* START SOURCE DOCUMENT *

A few common traps show up over and over:
- You keep goals too vague (like “save more” with no number, no plan, no timeline).
- You rely on willpower instead of systems (and willpower is flaky).
- You hit one rough month, then fall into a shame spiral, and quit completely.
You fix this by making the goal smaller, clearer, and tied to a habit you can repeat. The whole point is to get you into the group that actually finishes the year strong (the so-called “8 percenters”).
Resolution 1: Pay yourself first (and automate it)
If you only do one thing on this list, do this one.
Paying yourself first means your money goes to your priorities before it goes to random stuff that sneaks into your cart at 9:47 pm. The easiest way to pull it off is automation, so you’re not making a fresh decision every week.
A simple target is 20%. The idea is:
- Put away 20% of your income toward your goals first.
- Live on the other 80% for everything else (housing, food, bills, life).
That 20% can go to a bunch of different “you” buckets, depending on what you’re working on right now.
Where “pay yourself first” can go:
- Retirement accounts like a 401(k) or 403(b).
- A Roth IRA (or backdoor Roth, if that’s part of your plan).
- A 529 plan for kids.
- An emergency fund rebuild.
- A brokerage account.
- A big planned expense, like a family trip, you want to pay for with cash.
The real win is the habit: your paycheck hits, and the important transfers happen right away. Then you build your budget around what’s left.
If you already do this, tweak it.
If you’ve been paying yourself first for a while, 2026 is a great year to re-check your setup:
- Can you bump the percentage up a little?
- Is your emergency fund solid now, so you can redirect that same amount to another goal?
- Are you close to maxing out a retirement account for the first time?
Small adjustments here can create a big gap by the end of the year.
Quick reminder: Systems beat motivation every time. If it’s automated, it actually happens.
Resolution 2: Use the reverse budgeting rule (yes, you get fun money)
Budgeting fails when it feels like a financial straightjacket. You can be doing “everything right” on paper, but if the plan makes you miserable, it won’t last.
That’s why the reverse budgeting rule is such a relief.
Instead of tracking every little expense and feeling guilty all month, you pick a set amount of fun money and give yourself permission to spend it with zero guilt.
How it works in real life:
You choose one number, and it can be based on:
- Each paycheck
- Each week
- Each month
That’s your fun money. Spend it, save it, let it roll over, whatever. If you do a “dry January” style month for spending and barely touch it, great. It builds up, and you can use it later.
The point is you stop pretending you’ll never want a coffee, concert tickets, or a random Target run. You just plan for it like an adult.
Resolution 3: Create your own 52-week money challenge
Big savings goals can sound scary because they land as a single, intimidating number.
Ten thousand dollars feels heavy. Two hundred bucks a week feels… doable.
That’s the whole trick behind the 52-week money challenge. You pick a goal, divide it by 52, and save that amount each week (or monthly if you prefer). You can start on New Year’s Day or start whenever you’re watching this. The math still works.
Simple math that makes saving feel smaller.
Here’s the weekly breakdown:
Saving $192 per week gets you to $10,000 in a year. Saving $100 per week gets you about $5,200 (close enough, and it’s an easy number to remember).

* END SOURCE DOCUMENT *
* START ENTRIES *

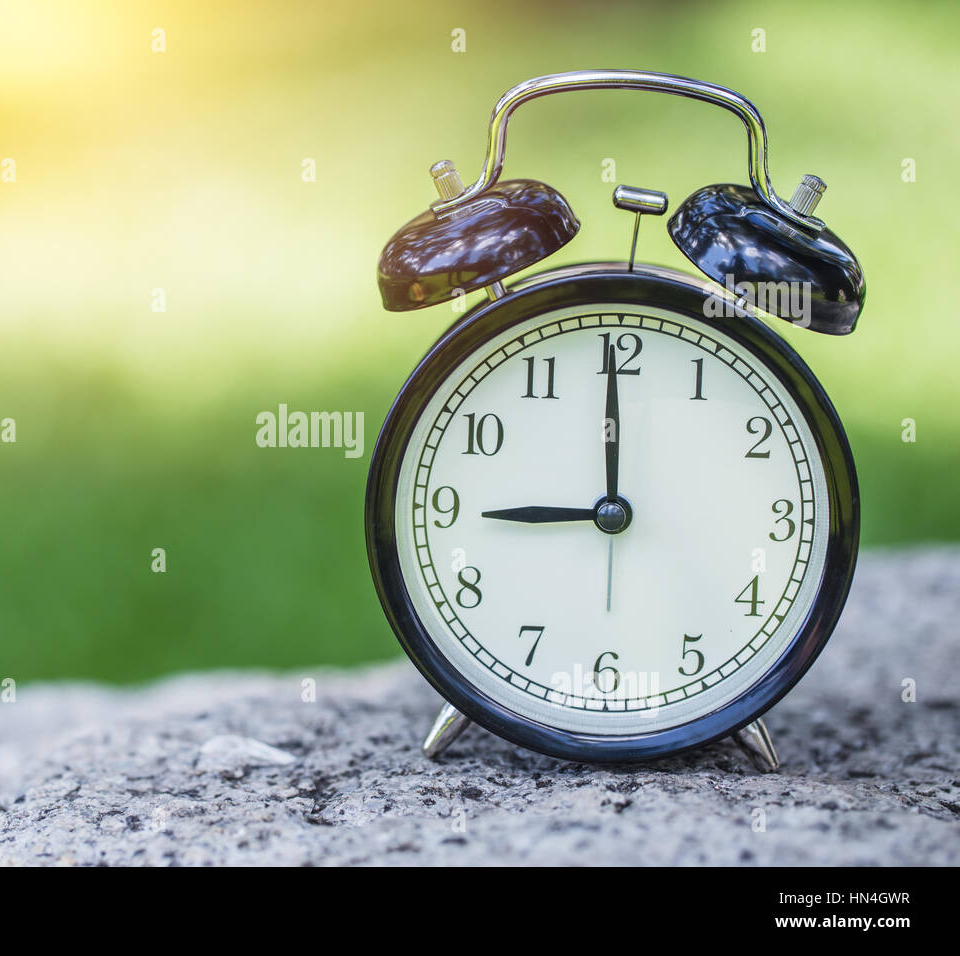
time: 8:59
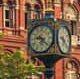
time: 9:22
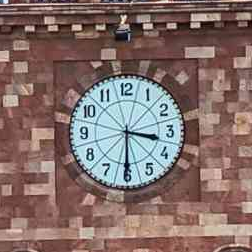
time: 3:30
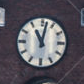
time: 11:02
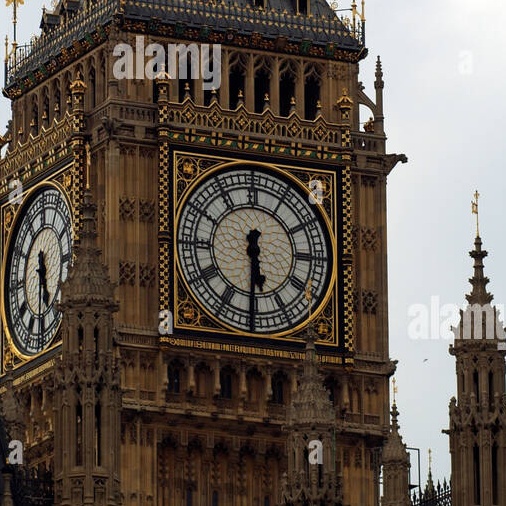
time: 5:30
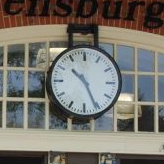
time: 10:25
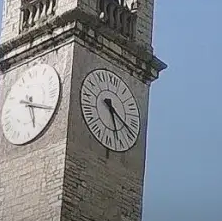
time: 5:18
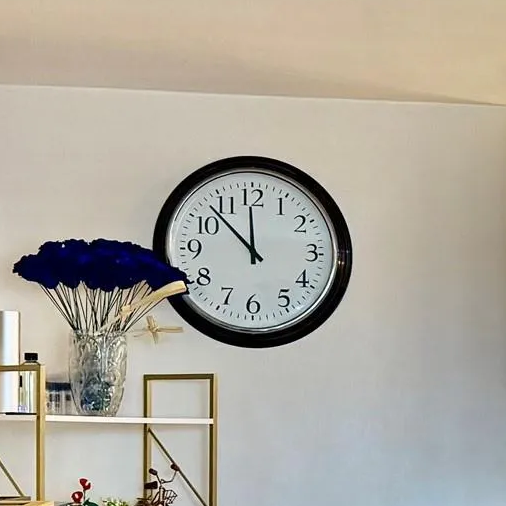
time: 11:52
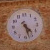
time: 4:27
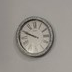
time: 9:48
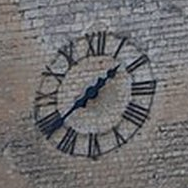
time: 1:38
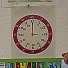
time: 2:59
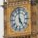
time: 4:59
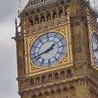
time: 1:42
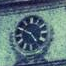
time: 4:49
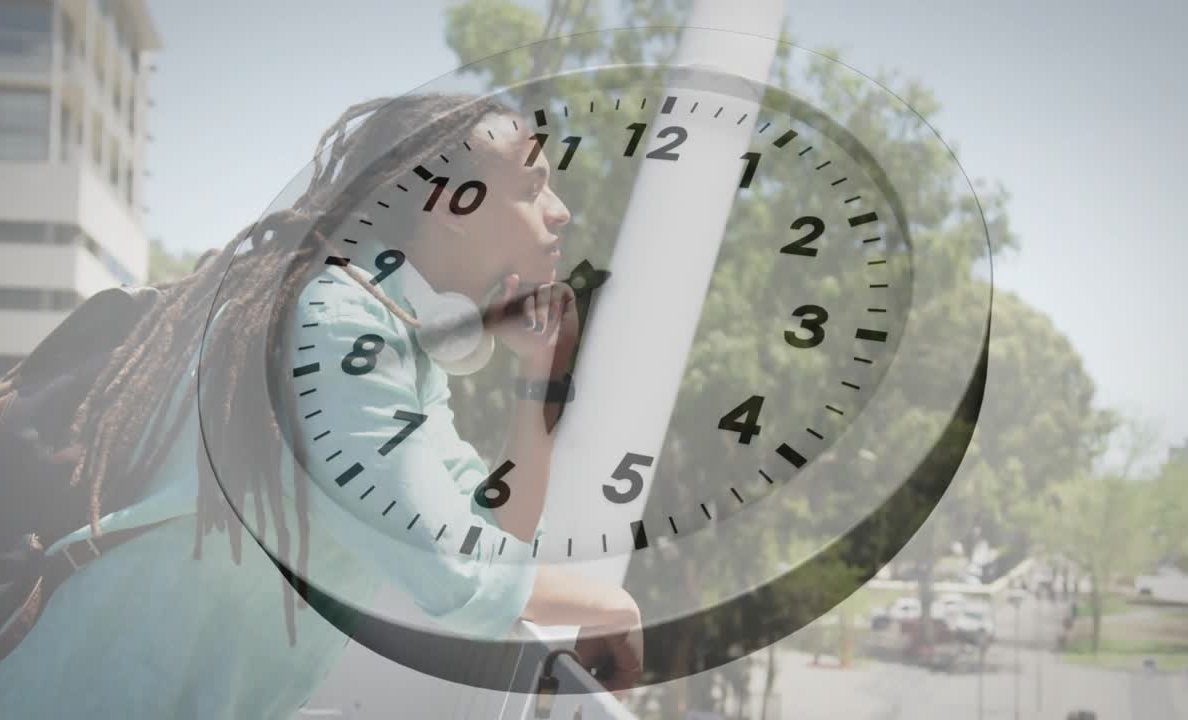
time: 5:40
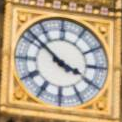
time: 3:51
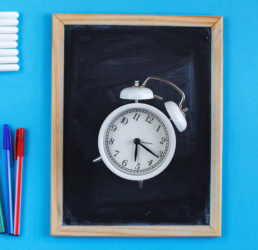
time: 6:21
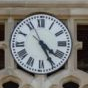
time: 4:25
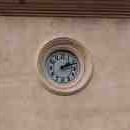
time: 2:12
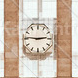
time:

* END ENTRIES *

▶ **SET OF TASKS**:
1. Rewrite the money resolutions passage between "If you’ve been" and "such a relief.", inclusive, changing "reverse budgeting rule" to "anti-budget rule".
2. Continue the passage on money resolutions from the point where it stops.
The records have no connection to the passage on money resolutions.

▶ **RESPONSES FOR EACH TASK**:
1.
If you’ve been paying yourself first for a while, 2026 is a great year to re-check your setup:
- Can you bump the percentage up a little?
- Is your emergency fund solid now, so you can redirect that same amount to another goal?
- Are you close to maxing out a retirement account for the first time?
Small adjustments here can create a big gap by the end of the year.
Quick reminder: Systems beat motivation every time. If it’s automated, it actually happens.
Resolution 2: Use the anti-budget rule (yes, you get fun money)
Budgeting fails when it feels like a financial straightjacket. You can be doing “everything right” on paper, but if the plan makes you miserable, it won’t last.
That’s why the anti-budget rule is such a relief.

2.
What you can use it for:
This challenge works especially well when you want a lump sum by the end of the year, like:
- Rebuilding an emergency fund.
- Building a cash cushion.
- Saving for a trip.
- Stacking extra savings alongside your retirement contributions.
Automate it if you can, because repeating the same action every week is where this gets real.
Resolution 4: Schedule monthly spending purge weekends (purge, not splurge)
This one is the exact opposite of “treat yourself.”
You plan one weekend per month where you spend nothing extra. No “quick” Amazon order. No wandering into Target for one thing and leaving with 11. No random errands that turn into surprise spending.
It’s a spending purge weekend, and yes, it’s harder in real life than it sounds. That’s why you plan it on purpose.
What counts as “no excess spending”?
Think “normal essentials only.” The vibe is:
- No impulse buys.
- No shopping as entertainment.
- No add-on spending just because you left the house.
If you want activities, pick free ones. A park walk. A day outside. A movie night at home. Anything that doesn’t end with your card getting tapped 14 times.
Why does this add up fast?
Save $500 in that weekend?
Do that once a month, and you’re looking at roughly $6,000 a year in extra breathing room.
Even if your number is smaller, the habit still works because you’re creating a repeatable pause. You’re proving to yourself that spending is optional sometimes, not automatic.
You can also scale it up into a full “dry” month for spending right after the holidays, or during another expensive season.
Resolution 5: Put four “money dates” on your calendar.
Money stress grows in silence. Then it shows up later as arguments, confusion, or that sinking feeling when you check your account.
So you fix it the same way you fix anything else important: you schedule time for it.
Add four money dates to your calendar this year. One per quarter. Keep them simple, and make them long enough to actually pay attention (about an hour or two).
If you’re single, it’s a solo money date. If you have a spouse or partner, do it together. You don’t both have to be the household CFO, but you do need to be on the same page.
What do you do on a money date?
You review the big stuff:
- Money in, money out. Look at your budget and recent transactions.
- Subscription leaks. Cancel the stuff you forgot you had, or the stuff you’re not really using.
- Progress check. Are you on track for the goals you set this quarter (like a trip, a savings target, or paying cash for something planned)?
The video mentions tools like YNAB and Monarch as examples of budgeting software. Use whatever makes it easiest for you to see the full picture.
A simple rhythm that keeps it from feeling overwhelming.
A nice approach is:
- Do a quick monthly check on your own (fast, basic, just maintenance).
- Do the deeper review quarterly (the full money date).
That way, you’re not staring down three months of data every time you look.
Resolution 6: Improve your credit score with three specific moves
Your credit score touches almost everything you borrow money for. Car loans, mortgages, student loans, all of it. A higher score usually means a lower interest rate, which lowers the cost of borrowing.
So in 2026, make your credit score a quiet side project. Not stressful. Just intentional.
Here are the three tips from the video.
1) Ask for a credit limit increase (and don’t spend more)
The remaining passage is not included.